This post draws from a longer CCF Brief originally published December 10, 2013. Rachel A. Gordon is a professor of sociology at the University of Illinois at Chicago.

By Irangilaneh (Own work) [CC-BY-SA-3.0 (http://creativecommons.org/licenses/by-sa/3.0)], via Wikimedia Commons
By Irangilaneh (Own work) [CC-BY-SA-3.0 (http://creativecommons.org/licenses/by-sa/3.0)], via Wikimedia Commons
It is “back to school” time – we can see this all around us, in stores, online, and in the media. As students shop for school supplies and clothing, many are thinking about the image they will portray when they first walk the halls of school. A recent google ad encapsulated these concerns as it opened with a youth searching “How to not look like a freshman.” Technology amplifes – or at least makes more visible – teens’ concern with social image. A recent survey by the We Heart It social networking site, and published exclusively by TIME, documents the ways in which youth thirst for attaching “likes,” “hearts,” and comments to shared photos – the latest incarnation of the original of Facebook hot or not ratings of student photos that make many people cringe, but live on.

The We Heart It study reinforced a finding in my own recent work about the impact of not just comments that are openly hurtful or admiring, but of being lost in the shuffle. One teen in the We Heart It survey reported “Sometimes I just feel like I don’t exist, like I’m invisible to everyone, I pretend it’s okay, but it hurts.” In our study, we considered how others’ ratings of adolescents’ looks associated with their achievement — in grades as well as the social scene. Our most consistent finding was that being above average in looks – what we call standing out from the crowd – was correlated with nearly every social and academic domain that we examined in high school.  These advantages continued into young adulthood, including through higher college completion and, as a consequence, higher earnings for the attractive than the average in looks.

Not surprisingly, being at one pole or the other of looks was important, too, but more selectively. What we called the “fairest of the fair” – being rated very attractive rather than attractive – revealed itself more in young adulthood than in high school, where the best-looking youth in our study rated themselves as more extroverted, reported more friends, and were more likely to attain a college degree. We also importantly documented how youth rated by others as being on the ugly side of looks were more depressed and had fewer friends than those who were average in looks, both in high school and young adulthood.

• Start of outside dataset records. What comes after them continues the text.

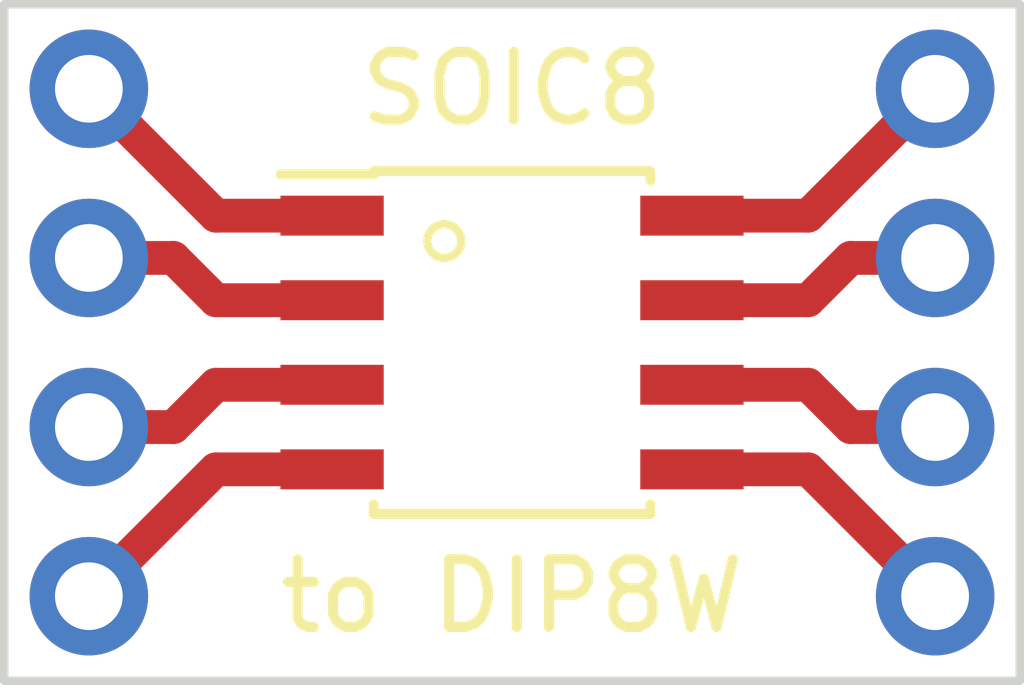
<source format=kicad_pcb>
(kicad_pcb (version 4) (host pcbnew 4.0.7)

  (general
    (links 8)
    (no_connects 4)
    (area 123.126499 59.626499 138.493501 69.913501)
    (thickness 1.6)
    (drawings 6)
    (tracks 20)
    (zones 0)
    (modules 3)
    (nets 9)
  )

  (page A4)
  (layers
    (0 F.Cu signal)
    (31 B.Cu signal)
    (32 B.Adhes user)
    (33 F.Adhes user)
    (34 B.Paste user)
    (35 F.Paste user)
    (36 B.SilkS user)
    (37 F.SilkS user)
    (38 B.Mask user)
    (39 F.Mask user)
    (40 Dwgs.User user)
    (41 Cmts.User user)
    (42 Eco1.User user)
    (43 Eco2.User user)
    (44 Edge.Cuts user)
    (45 Margin user)
    (46 B.CrtYd user)
    (47 F.CrtYd user)
    (48 B.Fab user)
    (49 F.Fab user)
  )

  (setup
    (last_trace_width 0.508)
    (trace_clearance 0.1524)
    (zone_clearance 0.3048)
    (zone_45_only no)
    (trace_min 0.1524)
    (segment_width 0.127)
    (edge_width 0.127)
    (via_size 0.6858)
    (via_drill 0.3302)
    (via_min_size 0.508)
    (via_min_drill 0.254)
    (uvia_size 0.6858)
    (uvia_drill 0.3302)
    (uvias_allowed no)
    (uvia_min_size 0)
    (uvia_min_drill 0)
    (pcb_text_width 0.3)
    (pcb_text_size 1.5 1.5)
    (mod_edge_width 0.15)
    (mod_text_size 1 1)
    (mod_text_width 0.15)
    (pad_size 1.524 1.524)
    (pad_drill 0.762)
    (pad_to_mask_clearance 0.0508)
    (aux_axis_origin 0 0)
    (visible_elements FFFFFF7F)
    (pcbplotparams
      (layerselection 0x010fc_80000001)
      (usegerberextensions false)
      (excludeedgelayer true)
      (linewidth 0.100000)
      (plotframeref false)
      (viasonmask false)
      (mode 1)
      (useauxorigin false)
      (hpglpennumber 1)
      (hpglpenspeed 20)
      (hpglpendiameter 15)
      (hpglpenoverlay 2)
      (psnegative false)
      (psa4output false)
      (plotreference true)
      (plotvalue true)
      (plotinvisibletext false)
      (padsonsilk false)
      (subtractmaskfromsilk false)
      (outputformat 1)
      (mirror false)
      (drillshape 0)
      (scaleselection 1)
      (outputdirectory ./gerbers))
  )

  (net 0 "")
  (net 1 "Net-(J1-Pad1)")
  (net 2 "Net-(J1-Pad2)")
  (net 3 "Net-(J1-Pad3)")
  (net 4 "Net-(J1-Pad4)")
  (net 5 "Net-(J1-Pad5)")
  (net 6 "Net-(J1-Pad6)")
  (net 7 "Net-(J1-Pad7)")
  (net 8 "Net-(J1-Pad8)")

  (net_class Default "This is the default net class."
    (clearance 0.1524)
    (trace_width 0.508)
    (via_dia 0.6858)
    (via_drill 0.3302)
    (uvia_dia 0.6858)
    (uvia_drill 0.3302)
    (add_net "Net-(J1-Pad1)")
    (add_net "Net-(J1-Pad2)")
    (add_net "Net-(J1-Pad3)")
    (add_net "Net-(J1-Pad4)")
    (add_net "Net-(J1-Pad5)")
    (add_net "Net-(J1-Pad6)")
    (add_net "Net-(J1-Pad7)")
    (add_net "Net-(J1-Pad8)")
  )

  (module Housings_SOIC:SOIC-8_3.9x4.9mm_Pitch1.27mm (layer F.Cu) (tedit 5B240874) (tstamp 5B2404F8)
    (at 130.81 64.77)
    (descr "8-Lead Plastic Small Outline (SN) - Narrow, 3.90 mm Body [SOIC] (see Microchip Packaging Specification 00000049BS.pdf)")
    (tags "SOIC 1.27")
    (path /5B24039B)
    (attr smd)
    (fp_text reference J1 (at 0 -3.5) (layer F.SilkS) hide
      (effects (font (size 1 1) (thickness 0.15)))
    )
    (fp_text value SOIC8 (at 0 -3.81) (layer F.SilkS)
      (effects (font (size 1.016 1.016) (thickness 0.1524)))
    )
    (fp_text user %R (at 0 0) (layer F.Fab) hide
      (effects (font (size 1 1) (thickness 0.15)))
    )
    (fp_line (start -0.95 -2.45) (end 1.95 -2.45) (layer F.Fab) (width 0.1))
    (fp_line (start 1.95 -2.45) (end 1.95 2.45) (layer F.Fab) (width 0.1))
    (fp_line (start 1.95 2.45) (end -1.95 2.45) (layer F.Fab) (width 0.1))
    (fp_line (start -1.95 2.45) (end -1.95 -1.45) (layer F.Fab) (width 0.1))
    (fp_line (start -1.95 -1.45) (end -0.95 -2.45) (layer F.Fab) (width 0.1))
    (fp_line (start -3.73 -2.7) (end -3.73 2.7) (layer F.CrtYd) (width 0.05))
    (fp_line (start 3.73 -2.7) (end 3.73 2.7) (layer F.CrtYd) (width 0.05))
    (fp_line (start -3.73 -2.7) (end 3.73 -2.7) (layer F.CrtYd) (width 0.05))
    (fp_line (start -3.73 2.7) (end 3.73 2.7) (layer F.CrtYd) (width 0.05))
    (fp_line (start -2.075 -2.575) (end -2.075 -2.525) (layer F.SilkS) (width 0.15))
    (fp_line (start 2.075 -2.575) (end 2.075 -2.43) (layer F.SilkS) (width 0.15))
    (fp_line (start 2.075 2.575) (end 2.075 2.43) (layer F.SilkS) (width 0.15))
    (fp_line (start -2.075 2.575) (end -2.075 2.43) (layer F.SilkS) (width 0.15))
    (fp_line (start -2.075 -2.575) (end 2.075 -2.575) (layer F.SilkS) (width 0.15))
    (fp_line (start -2.075 2.575) (end 2.075 2.575) (layer F.SilkS) (width 0.15))
    (fp_line (start -2.075 -2.525) (end -3.475 -2.525) (layer F.SilkS) (width 0.15))
    (pad 1 smd rect (at -2.7 -1.905) (size 1.55 0.6) (layers F.Cu F.Paste F.Mask)
      (net 1 "Net-(J1-Pad1)"))
    (pad 2 smd rect (at -2.7 -0.635) (size 1.55 0.6) (layers F.Cu F.Paste F.Mask)
      (net 2 "Net-(J1-Pad2)"))
    (pad 3 smd rect (at -2.7 0.635) (size 1.55 0.6) (layers F.Cu F.Paste F.Mask)
      (net 3 "Net-(J1-Pad3)"))
    (pad 4 smd rect (at -2.7 1.905) (size 1.55 0.6) (layers F.Cu F.Paste F.Mask)
      (net 4 "Net-(J1-Pad4)"))
    (pad 5 smd rect (at 2.7 1.905) (size 1.55 0.6) (layers F.Cu F.Paste F.Mask)
      (net 5 "Net-(J1-Pad5)"))
    (pad 6 smd rect (at 2.7 0.635) (size 1.55 0.6) (layers F.Cu F.Paste F.Mask)
      (net 6 "Net-(J1-Pad6)"))
    (pad 7 smd rect (at 2.7 -0.635) (size 1.55 0.6) (layers F.Cu F.Paste F.Mask)
      (net 7 "Net-(J1-Pad7)"))
    (pad 8 smd rect (at 2.7 -1.905) (size 1.55 0.6) (layers F.Cu F.Paste F.Mask)
      (net 8 "Net-(J1-Pad8)"))
    (model ${KISYS3DMOD}/Housings_SOIC.3dshapes/SOIC-8_3.9x4.9mm_Pitch1.27mm.wrl
      (at (xyz 0 0 0))
      (scale (xyz 1 1 1))
      (rotate (xyz 0 0 0))
    )
  )

  (module Poly_Connectors:0.1in_0x1_header (layer B.Cu) (tedit 5B240490) (tstamp 5B240500)
    (at 137.16 68.58 180)
    (path /5B2403F8)
    (fp_text reference J2 (at 0 3.81 450) (layer B.SilkS) hide
      (effects (font (size 1 1) (thickness 0.15)) (justify mirror))
    )
    (fp_text value DIP8W_Right (at 0 3.81 450) (layer B.Fab) hide
      (effects (font (size 1 1) (thickness 0.15)) (justify mirror))
    )
    (pad 1 thru_hole circle (at 0 0 180) (size 1.778 1.778) (drill 1.016) (layers *.Cu *.Mask)
      (net 5 "Net-(J1-Pad5)"))
    (pad 2 thru_hole circle (at 0 2.54 180) (size 1.778 1.778) (drill 1.016) (layers *.Cu *.Mask)
      (net 6 "Net-(J1-Pad6)"))
    (pad 3 thru_hole circle (at 0 5.08 180) (size 1.778 1.778) (drill 1.016) (layers *.Cu *.Mask)
      (net 7 "Net-(J1-Pad7)"))
    (pad 4 thru_hole circle (at 0 7.62 180) (size 1.778 1.778) (drill 1.016) (layers *.Cu *.Mask)
      (net 8 "Net-(J1-Pad8)"))
    (model Pin_Headers.3dshapes/Pin_Header_Straight_1x04_Pitch2.54mm.wrl
      (at (xyz 0 0 0))
      (scale (xyz 1 1 1))
      (rotate (xyz 0 0 180))
    )
  )

  (module Poly_Connectors:0.1in_0x1_header (layer B.Cu) (tedit 5B240490) (tstamp 5B240508)
    (at 124.46 60.96)
    (path /5B240439)
    (fp_text reference J3 (at 0 3.81 270) (layer B.SilkS) hide
      (effects (font (size 1 1) (thickness 0.15)) (justify mirror))
    )
    (fp_text value DIP8W_Left (at 0 3.81 270) (layer B.Fab) hide
      (effects (font (size 1 1) (thickness 0.15)) (justify mirror))
    )
    (pad 1 thru_hole circle (at 0 0) (size 1.778 1.778) (drill 1.016) (layers *.Cu *.Mask)
      (net 1 "Net-(J1-Pad1)"))
    (pad 2 thru_hole circle (at 0 2.54) (size 1.778 1.778) (drill 1.016) (layers *.Cu *.Mask)
      (net 2 "Net-(J1-Pad2)"))
    (pad 3 thru_hole circle (at 0 5.08) (size 1.778 1.778) (drill 1.016) (layers *.Cu *.Mask)
      (net 3 "Net-(J1-Pad3)"))
    (pad 4 thru_hole circle (at 0 7.62) (size 1.778 1.778) (drill 1.016) (layers *.Cu *.Mask)
      (net 4 "Net-(J1-Pad4)"))
    (model Pin_Headers.3dshapes/Pin_Header_Straight_1x04_Pitch2.54mm.wrl
      (at (xyz 0 0 0))
      (scale (xyz 1 1 1))
      (rotate (xyz 0 0 180))
    )
  )

  (gr_text "to DIP8W" (at 130.81 68.58) (layer F.SilkS)
    (effects (font (size 1.016 1.016) (thickness 0.1524)))
  )
  (gr_circle (center 129.794 63.246) (end 129.794 62.992) (layer F.SilkS) (width 0.127))
  (gr_line (start 138.43 59.69) (end 123.19 59.69) (layer Edge.Cuts) (width 0.127))
  (gr_line (start 123.19 69.85) (end 123.19 59.69) (layer Edge.Cuts) (width 0.127))
  (gr_line (start 138.43 69.85) (end 123.19 69.85) (layer Edge.Cuts) (width 0.127))
  (gr_line (start 138.43 59.69) (end 138.43 69.85) (layer Edge.Cuts) (width 0.127))

  (segment (start 128.11 62.865) (end 126.365 62.865) (width 0.508) (layer F.Cu) (net 1))
  (segment (start 126.365 62.865) (end 124.46 60.96) (width 0.508) (layer F.Cu) (net 1))
  (segment (start 126.365 64.135) (end 125.73 63.5) (width 0.508) (layer F.Cu) (net 2))
  (segment (start 125.73 63.5) (end 124.46 63.5) (width 0.508) (layer F.Cu) (net 2))
  (segment (start 128.11 64.135) (end 126.365 64.135) (width 0.508) (layer F.Cu) (net 2))
  (segment (start 128.11 65.405) (end 126.365 65.405) (width 0.508) (layer F.Cu) (net 3))
  (segment (start 126.365 65.405) (end 125.73 66.04) (width 0.508) (layer F.Cu) (net 3))
  (segment (start 125.73 66.04) (end 124.46 66.04) (width 0.508) (layer F.Cu) (net 3))
  (segment (start 128.11 66.675) (end 126.365 66.675) (width 0.508) (layer F.Cu) (net 4))
  (segment (start 126.365 66.675) (end 124.46 68.58) (width 0.508) (layer F.Cu) (net 4))
  (segment (start 133.51 66.675) (end 135.255 66.675) (width 0.508) (layer F.Cu) (net 5))
  (segment (start 135.255 66.675) (end 137.16 68.58) (width 0.508) (layer F.Cu) (net 5))
  (segment (start 135.255 65.405) (end 135.89 66.04) (width 0.508) (layer F.Cu) (net 6))
  (segment (start 135.89 66.04) (end 137.16 66.04) (width 0.508) (layer F.Cu) (net 6))
  (segment (start 133.51 65.405) (end 135.255 65.405) (width 0.508) (layer F.Cu) (net 6))
  (segment (start 135.255 64.135) (end 135.89 63.5) (width 0.508) (layer F.Cu) (net 7))
  (segment (start 135.89 63.5) (end 137.16 63.5) (width 0.508) (layer F.Cu) (net 7))
  (segment (start 133.51 64.135) (end 135.255 64.135) (width 0.508) (layer F.Cu) (net 7))
  (segment (start 133.51 62.865) (end 135.255 62.865) (width 0.508) (layer F.Cu) (net 8))
  (segment (start 135.255 62.865) (end 137.16 60.96) (width 0.508) (layer F.Cu) (net 8))

)

</source>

We were struck, however, by the extent to which these advantages and disadvantages of being at either end of the perceived beauty continuum can overshadow the importance of being “invisible” in the middle of the continuum. In fact the largest fraction of youth were in this “average” category of others’ ratings of their looks – over 4 out of every 10 youth were rated “average” – whereas about 3 in 10 were rated “attractive,” just 1 or 2 out of 10 as “very attractive” and less than 1 in 10 as “unattractive” or “very unattractive.” The advantages of standing out – being on the attractive end rather than “just” average – were also meaningful. For instance differentials on high school grades and college graduation between youth rated by others as attractive versus average in looks were similar in size to differentials between youth living in two-parent versus single-parent families.

Social scientists have not yet developed programs to address lookism. Taking a page from interventions aimed at reducing other prejudices, however, we anticipate that a wide array of strategies might help youth — and the adults and teachers that they interact with — circumvent assumptions based on looks. The large size and many different classes in high schools mean that teachers and students usually get to know one another less well than in elementary schools, yet a person’s looks are likely especially salient in these large, impersonal settings. High school cliques also restrict interactions across groups, but one of the most successful strategies for reducing prejudice is cross-group contact. One strategy educators might try could bring students and teachers together for meaningful interactions that cut across social cliques, and assess the extent to which such strategies help level the playing field for youth who are more and less attractive.

More broadly, we believe the issue is not just about how others perceive adolescents’ looks, but instead reflects a larger concern about American high schools, where some children are socially marginalized (as my co-author Rob Crosnoe showed in his earlier work) and as a consequence do not get the most out of school.  When this happens, children’s potential is not fully achieved – they lose out individually, and we lose out as a society. In this way, a major challenge for the school system is to keep all students engaged and feeling a part of school.  Initiatives like the Collaborative for Academic, Social and Emotional Learning run by my colleagues here in Chicago are trying to do just that, and we hope schools and scholars will continue such work in the future.